Jacob Dewey Gortatowsky was born in Albany in 1885, the son of Prussian (Germany later Poland) immigrant Morris D. Gortatowsky and Mary Casper Gortatowsky of Griffin, Georgia, Morris had first married been married to Mary Plonsky who died shortly after arriving in the US. The family had left Prussia and come to America, settling in Georgia in 1874.
Young Jacob, called Jake, was one of several children in a family that played a large and successful part in many Albany businesses of the past. Jake’s brothers Issac and Adolph owned a theater (the Rawlings Opera House nee Liberty Theater) and an insurance company and later managed the Albany Theater. Two of his brothers managed the A.W. Muse Company on Broad. The family was an integral part of Albany in the late 1800’s and well into the 1900’s. Jakes Father, originally a rag and hide dealer, managed to become a plantation owner here. The Gortatowsky family was also instrumental in bringing Turner Air Force base to Albany. The entire family, each member in their own way, helped to improve their hometown.
Young Jacob attended North Georgia College at Dahlonega. After leaving school he became an unpaid cub reporter at the Atlanta Constitution. After a year in Atlanta Gortatowsky returned to Albany and worked for the Albany Herald. He then worked for the Macon Telegraph, the Atlanta Georgian and then the Birmingham News. By the time Gortatowsky (also called “Gorty”) reached the age of 25, he had returned to the Atlanta Constitution as their managing editor.

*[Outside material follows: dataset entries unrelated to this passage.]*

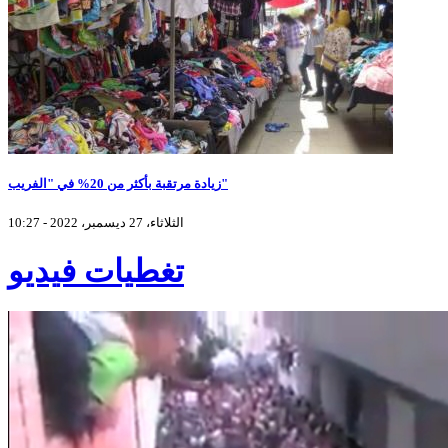
زيادة مرتقبة بأكثر من 20% في "الفريب"
الثلاثاء، 27 ديسمبر، 2022 - 10:27
تغطيات فيديو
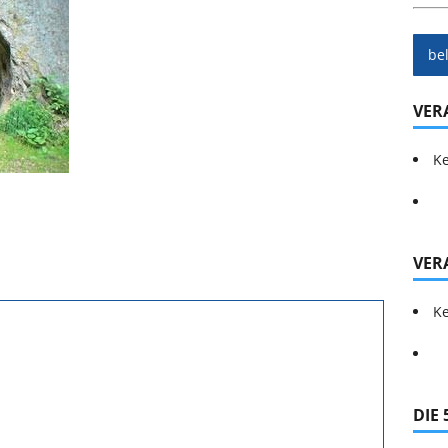
be
VER
Ke
VER
Ke
DIE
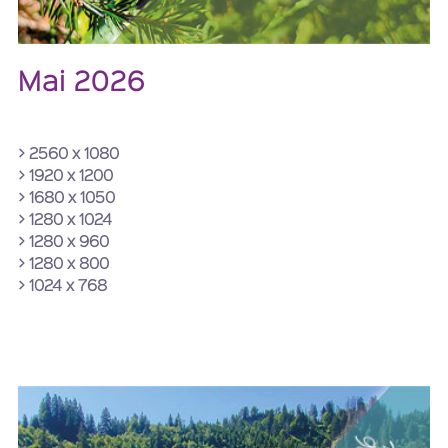
Mai 2026
> 2560 x 1080
> 1920 x 1200
> 1680 x 1050
> 1280 x 1024
> 1280 x 960
> 1280 x 800
> 1024 x 768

While at the Atlanta Constitution, Gortatowsky criticized the King Features comics owned by William Randolph Hearst. Hearst told Gortatowsky that if he knew so much about comic syndication that he should come to New York and run the company (Southern Israelite).
Gortatowsky did indeed move to New York and became head of “King Features” the syndicated comics that brought the world such comic classics as Betty Boop, Popeye, Blondie and later on Spiderman and many more. “Gorty” built King Features into the largest comic syndication in the world, in circulation in more than 50 countries and including 33 comics at that time.
Gortatowsky eventually moved up and became general manager of Hearst Newspapers (Georgia Trend Magazine/Ed Lightsey.) Gortatowsky gave up that position in 1955 to Harold G. Kern, while William Randolph Hearst Jr. became Editor in Chief. Gortatowsky then became Chairman of the board of Hearst Consolidated Publications and remained in that position until his death at the age of 78 in 1964.
It was said that Gortatowsky’s Manhattan office at Hearst publications was so unassuming that it did not even have his name on the door and was tucked away in a back hall. The only thing notable about his office was a miniature American flag on his desk, which was common to all offices in the Hearst building. Gortatowsky was known for his ready smile and his unobtrusive manner. Because of his job with Hearst, Gortatowsky frequently rubbed elbows with the rich and famous. He was seen at the Ciro Club in NYC with the biggest stars of their day, Marilyn Monroe, Nat King Cole and many more.
During his tenure at Hearst publications, Gortatowsky was a frequent visitor to William Randolph Hearst’s famous San Simeon estate in California. On many occasions Gortatowsky had admired a painting by French painter Francois Flameng called, Fete Nocturne owned by Hearst. Every time he saw the painting he would remark that one of the three women in the painting greatly resembled his wife Sadie (Sarah Overand). Hearst gave the painting to Gortatowsky as a gift. After Gortatowsky’s death his nephew Maurice Gortatowsky gave painting to the Albany Museum of Art where it can still be seen today.